**What you are asked to do**
Starting at the first line of the records and stopping at the line that contains "Figure 3. Hardness", transcribe every line exactly and leave out the pictures.

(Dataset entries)
>>>>>

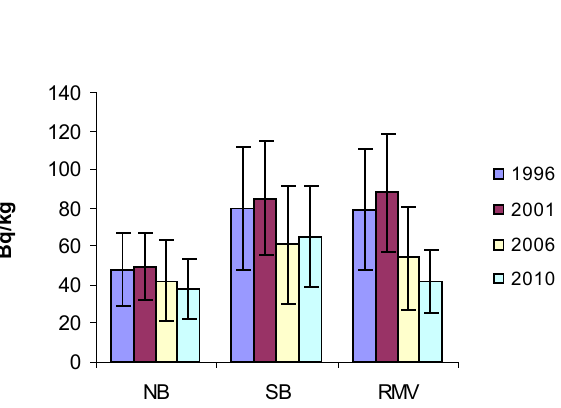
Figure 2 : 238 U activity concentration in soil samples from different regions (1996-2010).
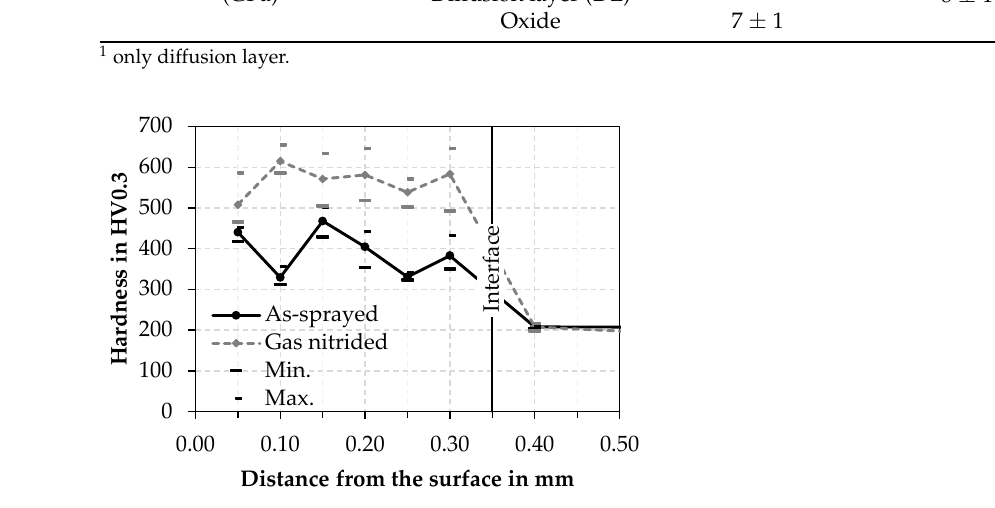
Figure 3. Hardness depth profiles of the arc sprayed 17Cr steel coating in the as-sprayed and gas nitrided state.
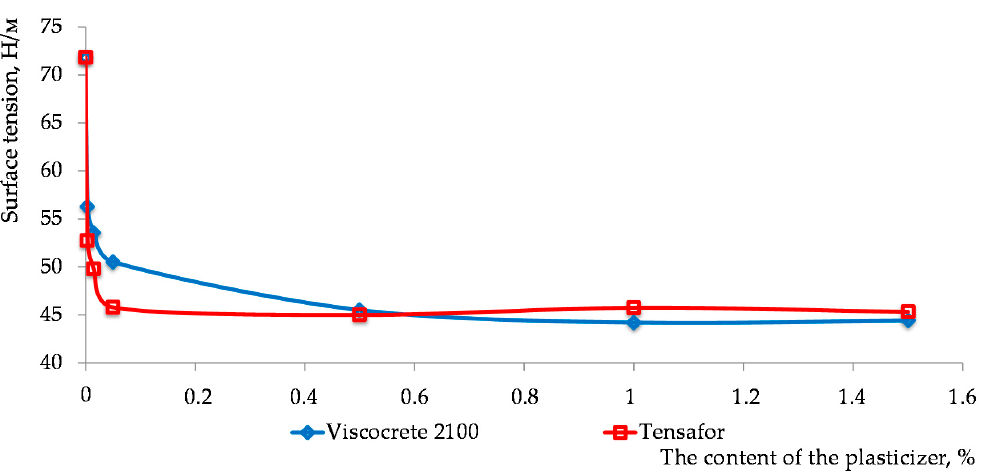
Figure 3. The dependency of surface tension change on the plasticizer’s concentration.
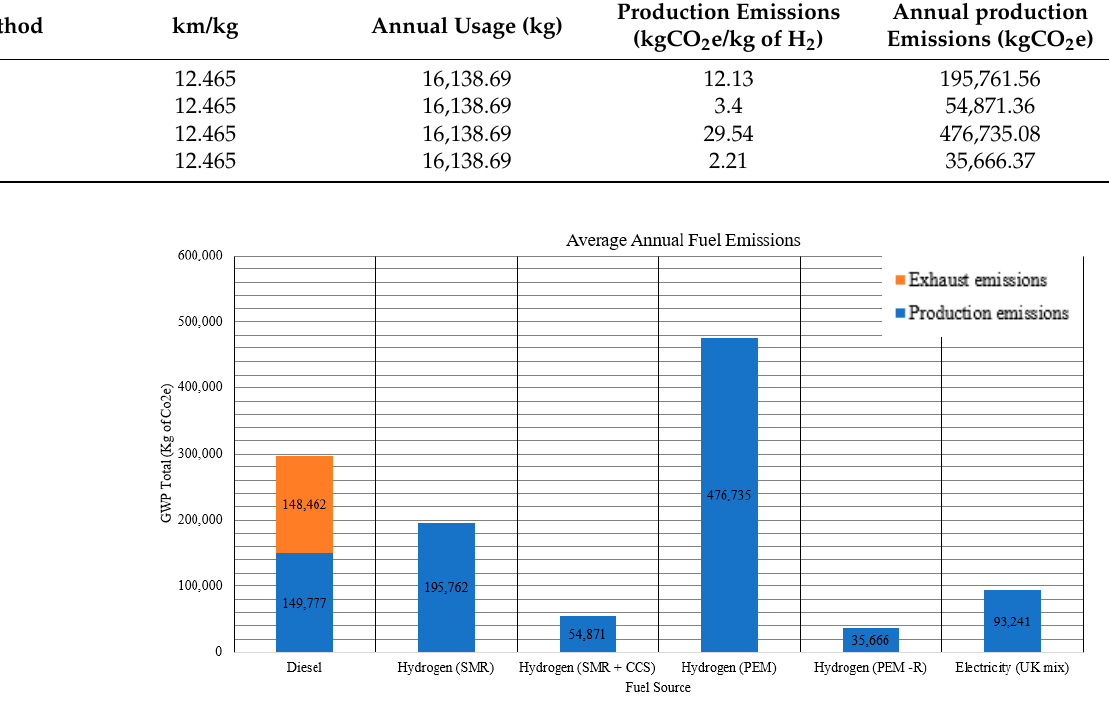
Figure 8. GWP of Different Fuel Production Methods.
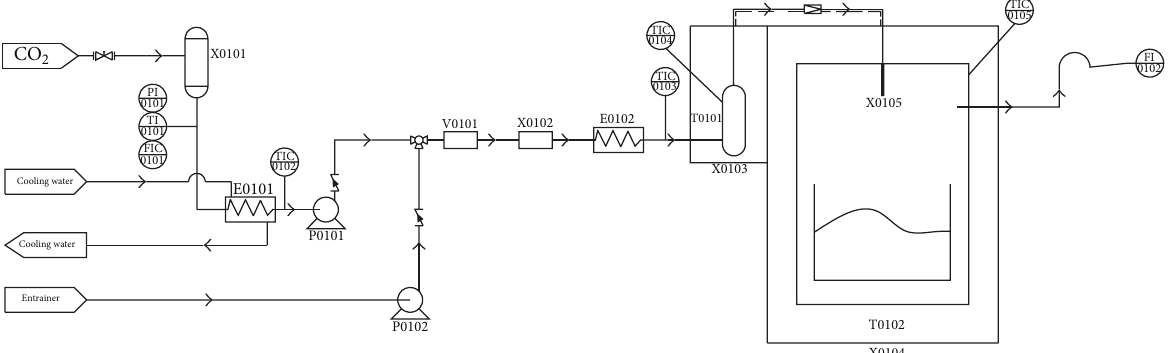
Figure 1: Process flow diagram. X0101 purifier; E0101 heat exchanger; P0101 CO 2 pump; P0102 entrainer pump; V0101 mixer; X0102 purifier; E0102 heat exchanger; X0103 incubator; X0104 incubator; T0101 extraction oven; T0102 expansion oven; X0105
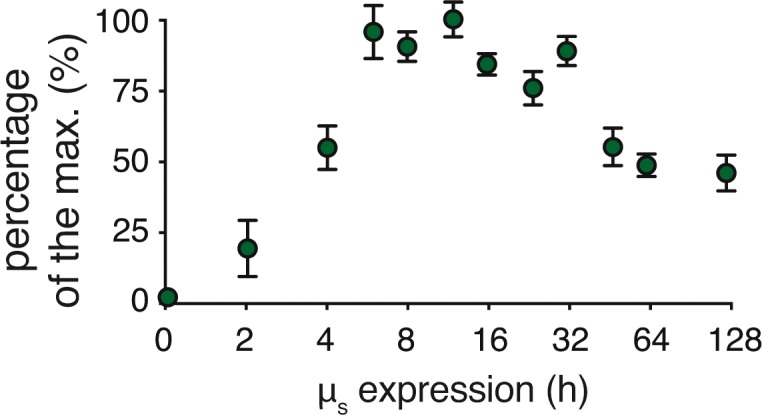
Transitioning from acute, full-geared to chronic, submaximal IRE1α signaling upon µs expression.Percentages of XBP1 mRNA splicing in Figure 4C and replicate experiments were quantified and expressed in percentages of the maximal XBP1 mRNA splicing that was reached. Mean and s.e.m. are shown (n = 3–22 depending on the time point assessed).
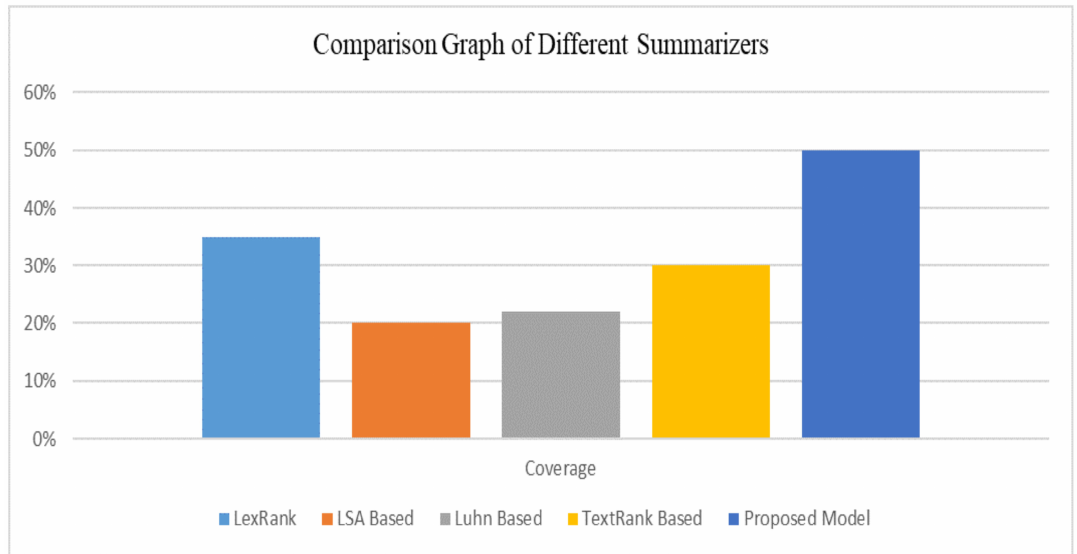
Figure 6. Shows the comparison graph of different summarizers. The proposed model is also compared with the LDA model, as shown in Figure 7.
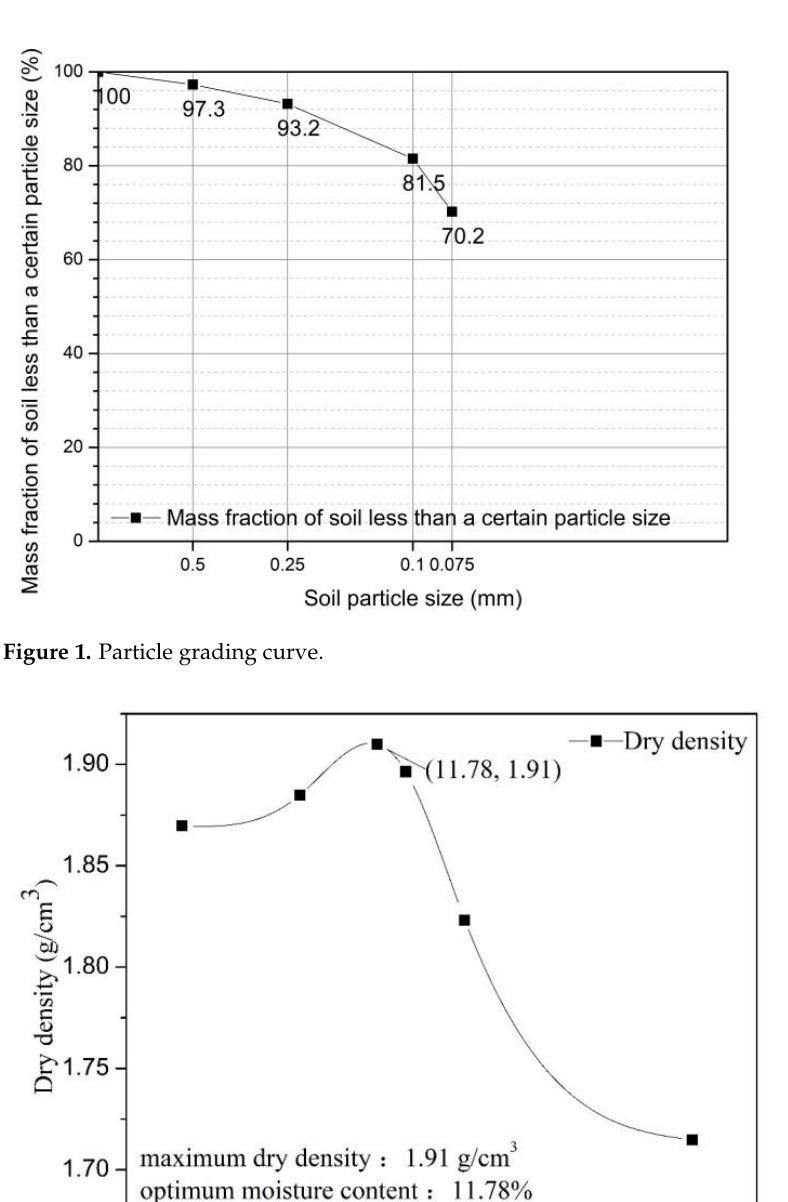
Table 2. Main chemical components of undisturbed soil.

<<<<<

**Response box**
Figure 2 : 238 U activity concentration in soil samples from different regions (1996-2010).
Figure 3. Hardness depth profiles of the arc sprayed 17Cr steel coating in the as-sprayed and gas nitrided state.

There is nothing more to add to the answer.